Misery is Not a Health Food
Could it be, he asks, that when we consume the flesh and eggs of these birds, "something of the sickness, misery and terror of their lives enters us? Could it be that when we take their flesh or eggs into our bodies, we take in as well something of the kinds of lives they have been forced to endure? Instinctively, I can't help but believe this is so."

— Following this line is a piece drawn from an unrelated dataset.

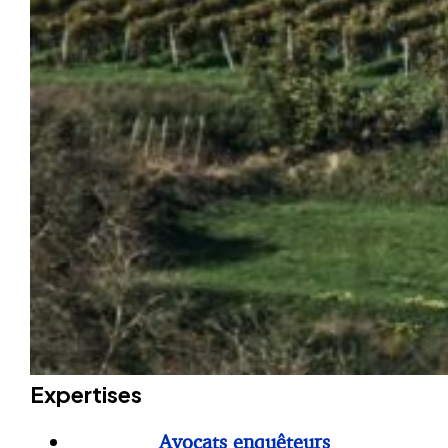
Expertises
Avocats enquêteurs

Understandably, one does not like to think that the dead bird one is about to consume embodies the suffering of the bird when she or he was alive. So far, all that society has required is that the events that produced the carcass or eggs be removed from consciousness. The possibility that the individual's suffering could somehow persist and be present in the muscles, "juices," and ova about to be ingested is frightful, but is it fanciful?
In 2004, a woman named Laura Alexander described her experience of entering a chicken slaughterhouse for the first time in Arkansas. Of the hanging cage at the entrance where the birds are ripped from the transport crates and hung upside down to begin their final journey through life, she wrote: "You know, I had prepared myself to feel disgusted, sad, and uncomfortable, but nothing could have prepared me for the way I felt. It was like this wave – this wall – of negative energy hitting me in the face when we opened that door. The only thing I can even try to compare it to would be that feeling you get in places like hospitals or jails, where there is suffering and death, dread and fear. Well, take that feeling and magnify it by at least 10 and you will have maybe an inkling of what I felt at the door of that room that day. I couldn't leave fast enough."